* [Supplied data]
○ ○ ○ ○

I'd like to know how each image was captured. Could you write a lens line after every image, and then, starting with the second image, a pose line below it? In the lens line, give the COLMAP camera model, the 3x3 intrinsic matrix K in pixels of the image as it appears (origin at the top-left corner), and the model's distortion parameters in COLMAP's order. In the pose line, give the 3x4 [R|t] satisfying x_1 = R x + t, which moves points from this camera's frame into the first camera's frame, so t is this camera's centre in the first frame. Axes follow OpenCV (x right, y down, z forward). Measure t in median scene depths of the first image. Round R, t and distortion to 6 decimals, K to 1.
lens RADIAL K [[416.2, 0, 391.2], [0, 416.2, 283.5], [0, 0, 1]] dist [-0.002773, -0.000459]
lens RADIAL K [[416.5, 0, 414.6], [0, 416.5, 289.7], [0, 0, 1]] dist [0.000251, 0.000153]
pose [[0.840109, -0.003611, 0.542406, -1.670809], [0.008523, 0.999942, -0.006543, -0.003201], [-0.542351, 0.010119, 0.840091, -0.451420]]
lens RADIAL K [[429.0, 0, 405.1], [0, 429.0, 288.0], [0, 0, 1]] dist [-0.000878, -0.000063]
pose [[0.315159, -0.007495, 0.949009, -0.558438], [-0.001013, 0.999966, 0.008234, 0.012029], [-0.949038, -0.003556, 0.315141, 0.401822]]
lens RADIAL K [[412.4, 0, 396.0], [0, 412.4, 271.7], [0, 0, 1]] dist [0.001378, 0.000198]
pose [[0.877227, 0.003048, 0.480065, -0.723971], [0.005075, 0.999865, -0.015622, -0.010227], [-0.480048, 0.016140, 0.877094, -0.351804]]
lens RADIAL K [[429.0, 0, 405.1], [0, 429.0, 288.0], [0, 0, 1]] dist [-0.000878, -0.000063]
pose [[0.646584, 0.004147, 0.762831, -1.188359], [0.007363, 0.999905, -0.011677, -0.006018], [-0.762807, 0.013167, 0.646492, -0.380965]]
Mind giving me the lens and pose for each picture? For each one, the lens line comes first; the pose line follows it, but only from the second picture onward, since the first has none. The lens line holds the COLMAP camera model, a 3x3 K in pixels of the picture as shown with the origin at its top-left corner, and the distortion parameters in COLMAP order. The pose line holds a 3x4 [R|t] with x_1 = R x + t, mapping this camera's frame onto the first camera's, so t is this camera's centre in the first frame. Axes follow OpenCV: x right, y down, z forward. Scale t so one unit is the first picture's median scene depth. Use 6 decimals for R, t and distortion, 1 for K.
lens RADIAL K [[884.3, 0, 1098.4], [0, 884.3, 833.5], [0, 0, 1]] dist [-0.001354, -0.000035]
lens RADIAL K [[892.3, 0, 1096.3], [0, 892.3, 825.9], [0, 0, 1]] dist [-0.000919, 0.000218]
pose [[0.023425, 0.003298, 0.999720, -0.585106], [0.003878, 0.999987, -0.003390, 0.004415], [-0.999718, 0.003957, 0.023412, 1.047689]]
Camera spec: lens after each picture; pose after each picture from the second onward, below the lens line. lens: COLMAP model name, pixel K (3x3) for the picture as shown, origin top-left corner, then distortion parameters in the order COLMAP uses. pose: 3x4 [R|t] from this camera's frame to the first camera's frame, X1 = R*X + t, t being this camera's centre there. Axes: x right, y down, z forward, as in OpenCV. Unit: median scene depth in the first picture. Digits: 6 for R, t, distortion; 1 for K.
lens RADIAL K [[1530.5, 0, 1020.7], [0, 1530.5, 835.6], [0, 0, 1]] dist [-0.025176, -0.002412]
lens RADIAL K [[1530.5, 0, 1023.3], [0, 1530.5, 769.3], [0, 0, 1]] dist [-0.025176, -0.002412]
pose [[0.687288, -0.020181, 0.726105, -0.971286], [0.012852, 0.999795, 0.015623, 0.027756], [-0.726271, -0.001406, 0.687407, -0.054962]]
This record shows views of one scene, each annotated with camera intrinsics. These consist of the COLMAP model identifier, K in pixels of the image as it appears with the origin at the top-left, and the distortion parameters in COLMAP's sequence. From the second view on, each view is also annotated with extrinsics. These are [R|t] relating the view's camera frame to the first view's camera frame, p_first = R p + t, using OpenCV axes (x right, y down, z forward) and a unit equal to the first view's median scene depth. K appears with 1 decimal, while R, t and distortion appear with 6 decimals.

○ ○ ○ ○

* [What to work on] Repeat each record verbatim.

* [Written answer]
I'd like to know how each image was captured. Could you write a lens line after every image, and then, starting with the second image, a pose line below it? In the lens line, give the COLMAP camera model, the 3x3 intrinsic matrix K in pixels of the image as it appears (origin at the top-left corner), and the model's distortion parameters in COLMAP's order. In the pose line, give the 3x4 [R|t] satisfying x_1 = R x + t, which moves points from this camera's frame into the first camera's frame, so t is this camera's centre in the first frame. Axes follow OpenCV (x right, y down, z forward). Measure t in median scene depths of the first image. Round R, t and distortion to 6 decimals, K to 1.
lens RADIAL K [[416.2, 0, 391.2], [0, 416.2, 283.5], [0, 0, 1]] dist [-0.002773, -0.000459]
lens RADIAL K [[416.5, 0, 414.6], [0, 416.5, 289.7], [0, 0, 1]] dist [0.000251, 0.000153]
pose [[0.840109, -0.003611, 0.542406, -1.670809], [0.008523, 0.999942, -0.006543, -0.003201], [-0.542351, 0.010119, 0.840091, -0.451420]]
lens RADIAL K [[429.0, 0, 405.1], [0, 429.0, 288.0], [0, 0, 1]] dist [-0.000878, -0.000063]
pose [[0.315159, -0.007495, 0.949009, -0.558438], [-0.001013, 0.999966, 0.008234, 0.012029], [-0.949038, -0.003556, 0.315141, 0.401822]]
lens RADIAL K [[412.4, 0, 396.0], [0, 412.4, 271.7], [0, 0, 1]] dist [0.001378, 0.000198]
pose [[0.877227, 0.003048, 0.480065, -0.723971], [0.005075, 0.999865, -0.015622, -0.010227], [-0.480048, 0.016140, 0.877094, -0.351804]]
lens RADIAL K [[429.0, 0, 405.1], [0, 429.0, 288.0], [0, 0, 1]] dist [-0.000878, -0.000063]
pose [[0.646584, 0.004147, 0.762831, -1.188359], [0.007363, 0.999905, -0.011677, -0.006018], [-0.762807, 0.013167, 0.646492, -0.380965]]
Mind giving me the lens and pose for each picture? For each one, the lens line comes first; the pose line follows it, but only from the second picture onward, since the first has none. The lens line holds the COLMAP camera model, a 3x3 K in pixels of the picture as shown with the origin at its top-left corner, and the distortion parameters in COLMAP order. The pose line holds a 3x4 [R|t] with x_1 = R x + t, mapping this camera's frame onto the first camera's, so t is this camera's centre in the first frame. Axes follow OpenCV: x right, y down, z forward. Scale t so one unit is the first picture's median scene depth. Use 6 decimals for R, t and distortion, 1 for K.
lens RADIAL K [[884.3, 0, 1098.4], [0, 884.3, 833.5], [0, 0, 1]] dist [-0.001354, -0.000035]
lens RADIAL K [[892.3, 0, 1096.3], [0, 892.3, 825.9], [0, 0, 1]] dist [-0.000919, 0.000218]
pose [[0.023425, 0.003298, 0.999720, -0.585106], [0.003878, 0.999987, -0.003390, 0.004415], [-0.999718, 0.003957, 0.023412, 1.047689]]
Camera spec: lens after each picture; pose after each picture from the second onward, below the lens line. lens: COLMAP model name, pixel K (3x3) for the picture as shown, origin top-left corner, then distortion parameters in the order COLMAP uses. pose: 3x4 [R|t] from this camera's frame to the first camera's frame, X1 = R*X + t, t being this camera's centre there. Axes: x right, y down, z forward, as in OpenCV. Unit: median scene depth in the first picture. Digits: 6 for R, t, distortion; 1 for K.
lens RADIAL K [[1530.5, 0, 1020.7], [0, 1530.5, 835.6], [0, 0, 1]] dist [-0.025176, -0.002412]
lens RADIAL K [[1530.5, 0, 1023.3], [0, 1530.5, 769.3], [0, 0, 1]] dist [-0.025176, -0.002412]
pose [[0.687288, -0.020181, 0.726105, -0.971286], [0.012852, 0.999795, 0.015623, 0.027756], [-0.726271, -0.001406, 0.687407, -0.054962]]
This record shows views of one scene, each annotated with camera intrinsics. These consist of the COLMAP model identifier, K in pixels of the image as it appears with the origin at the top-left, and the distortion parameters in COLMAP's sequence. From the second view on, each view is also annotated with extrinsics. These are [R|t] relating the view's camera frame to the first view's camera frame, p_first = R p + t, using OpenCV axes (x right, y down, z forward) and a unit equal to the first view's median scene depth. K appears with 1 decimal, while R, t and distortion appear with 6 decimals.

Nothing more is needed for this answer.